▶ **Problems to solve**:
1 - Using the article on the Atlanta Hawks in the 2015 Eastern Conference Finals, decide whether each statement agrees with it: (a) the Hawks won 60 games this season; (b) Jeff Teague spoke to reporters on Tuesday; (c) LeBron called the Hawks Spurs East. Answer yes or no for each, and quote the words from the article that decide it.
2 - Pick up the article on the Atlanta Hawks in the 2015 Eastern Conference Finals after its last sentence, and write the next few paragraphs.

▶ **Document extract**:

============================================================

CLEVELAND — If the Atlanta Hawks were a political campaign, they would be worried right now about the optics.
Their paid pollster would pore over a spreadsheet and sigh, while a team of strategic consultants shook their heads in dismay. "The optics," they would mutter. The optics look bad.
The ledger shows the Cleveland Cavaliers with three victories, and the Hawks with zero in the 2015 Eastern Conference Finals. Team LeBron is poised for a landslide victory, and the pundits are ready to pounce. "It's still a superstars' league," they will sneer.
This is not how the Hawks' campaign of hope and change was supposed to end.
Atlanta set out to win on traditional basketball values, of selflessness and character, on a spread-the-wealth offense and a salt-of-the-earth defense. They ran a campaign of egalitarian ideals, believing that a group of solid, skilled players could prevail over the NBA's entrenched superstar paradigm.
In this grim 11th hour of the campaign, they still believe.
"Still confident in it," Hawks guard Jeff Teague said Monday. "No matter what happens, still going to be confident in it. We believe in our team. We believe in the guys that we have. We feel like we can do something special, whether it be this year, next year or whatever. We're going to stick to this."
The Hawks will try to stave off elimination here Tuesday night and send the series back to Atlanta, but they know the end is near. No NBA team has ever won a series after losing the first three games, and these Hawks are unlikely to be the first.
But they find themselves emboldened by the campaign—and all the more certain that, given another year together, this unconventional model can contend for a championship.
Bad optics aside, the Hawks have every reason to still believe.
They did win 60 games this season, the second-best record in the NBA.
They were dubbed Spurs East—by LeBron himself—for their pass-happy team play and stout defense.
They made the conference finals, without a single transcendent player.

============================================================

▶ **The data**:
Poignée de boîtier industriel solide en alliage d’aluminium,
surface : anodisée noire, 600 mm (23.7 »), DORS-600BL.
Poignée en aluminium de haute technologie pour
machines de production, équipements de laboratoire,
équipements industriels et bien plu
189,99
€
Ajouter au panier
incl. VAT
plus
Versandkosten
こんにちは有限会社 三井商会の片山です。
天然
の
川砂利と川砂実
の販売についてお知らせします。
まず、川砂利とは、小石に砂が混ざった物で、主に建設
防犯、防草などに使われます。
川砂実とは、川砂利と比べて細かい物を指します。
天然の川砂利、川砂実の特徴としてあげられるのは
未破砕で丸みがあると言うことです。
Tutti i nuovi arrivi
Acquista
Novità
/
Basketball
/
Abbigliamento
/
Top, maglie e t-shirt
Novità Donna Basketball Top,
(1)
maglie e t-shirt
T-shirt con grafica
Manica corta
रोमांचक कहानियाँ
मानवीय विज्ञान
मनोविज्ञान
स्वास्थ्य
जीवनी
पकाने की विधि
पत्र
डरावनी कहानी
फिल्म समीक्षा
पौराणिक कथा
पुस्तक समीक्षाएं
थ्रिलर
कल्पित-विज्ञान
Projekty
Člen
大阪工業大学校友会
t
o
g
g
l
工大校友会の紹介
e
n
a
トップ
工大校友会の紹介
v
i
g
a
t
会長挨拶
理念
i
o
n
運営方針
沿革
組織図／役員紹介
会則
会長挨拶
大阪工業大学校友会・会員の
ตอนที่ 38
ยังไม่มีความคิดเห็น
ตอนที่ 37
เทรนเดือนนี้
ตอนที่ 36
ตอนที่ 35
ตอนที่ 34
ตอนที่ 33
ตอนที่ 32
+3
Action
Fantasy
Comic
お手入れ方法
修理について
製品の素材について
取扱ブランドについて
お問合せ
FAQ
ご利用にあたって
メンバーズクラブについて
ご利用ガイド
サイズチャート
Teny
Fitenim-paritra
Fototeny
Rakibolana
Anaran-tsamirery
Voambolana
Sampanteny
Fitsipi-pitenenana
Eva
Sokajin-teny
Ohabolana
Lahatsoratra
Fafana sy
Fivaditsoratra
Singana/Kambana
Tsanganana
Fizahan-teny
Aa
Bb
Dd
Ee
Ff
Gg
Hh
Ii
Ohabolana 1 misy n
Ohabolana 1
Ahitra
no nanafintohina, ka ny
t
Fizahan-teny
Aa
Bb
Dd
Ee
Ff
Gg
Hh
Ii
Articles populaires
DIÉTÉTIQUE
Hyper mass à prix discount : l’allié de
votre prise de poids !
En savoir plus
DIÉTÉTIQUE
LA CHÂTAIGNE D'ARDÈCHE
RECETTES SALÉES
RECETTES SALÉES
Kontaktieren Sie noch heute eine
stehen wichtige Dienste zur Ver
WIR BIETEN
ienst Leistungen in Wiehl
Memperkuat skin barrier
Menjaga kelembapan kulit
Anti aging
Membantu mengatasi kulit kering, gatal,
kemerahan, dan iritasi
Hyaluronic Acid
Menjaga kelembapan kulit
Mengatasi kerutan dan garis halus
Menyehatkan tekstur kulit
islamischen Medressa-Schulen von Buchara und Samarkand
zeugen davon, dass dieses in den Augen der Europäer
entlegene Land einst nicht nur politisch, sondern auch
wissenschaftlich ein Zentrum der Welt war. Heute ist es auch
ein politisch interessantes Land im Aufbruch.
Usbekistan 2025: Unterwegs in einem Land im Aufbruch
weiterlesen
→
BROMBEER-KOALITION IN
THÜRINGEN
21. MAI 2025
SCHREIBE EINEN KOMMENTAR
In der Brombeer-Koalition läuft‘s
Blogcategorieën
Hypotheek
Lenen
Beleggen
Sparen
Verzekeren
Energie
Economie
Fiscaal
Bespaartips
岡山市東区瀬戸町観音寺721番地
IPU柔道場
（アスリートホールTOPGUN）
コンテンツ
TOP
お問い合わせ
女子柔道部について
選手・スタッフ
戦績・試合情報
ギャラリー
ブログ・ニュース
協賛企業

============================================================

▶ **Task responses**:
1 -
(a) Yes: "They did win 60 games this season, the second-best record in the NBA."
(b) No: "Hawks guard Jeff Teague said Monday."
(c) Yes: "They were dubbed Spurs East—by LeBron himself"

2 -
It would be a mistake to simplistically view this series as a referendum on the No Stars Model.
"They're here," said ESPN analyst Jon Barry. "They're in the Eastern final. And this team hasn't played anywhere near the type of level of basketball that we saw when they won 33 of 35 [in the regular season], when they were beating elite teams in the West. They were smoking everybody."
Barry added, "No, I don't think you have to have that one, dominant, go-to superstar player to win. I don't."
Yes, the Hawks' run will ultimately have been cut short by LeBron James, the greatest player in the game, and that will be how the public remembers this series. So much else was in play here, however.
The Hawks were built on the notion of five very good players—backed by a deep bench—working in harmony, and events threw that model into disarray before it had a chance.
DeMarre Carroll has not been the same since badly injuring his left knee in Game 1, robbing the Hawks of their best defender against James. (Thabo Sefolosha, their next-best perimeter defender, was lost to a broken leg before the postseason began.) Kyle Korver suffered a season-ending ankle injury in Game 2, robbing the Hawks of their best shooter. Teague, Paul Millsap and Al Horford have all struggled with less publicized injuries throughout the playoffs.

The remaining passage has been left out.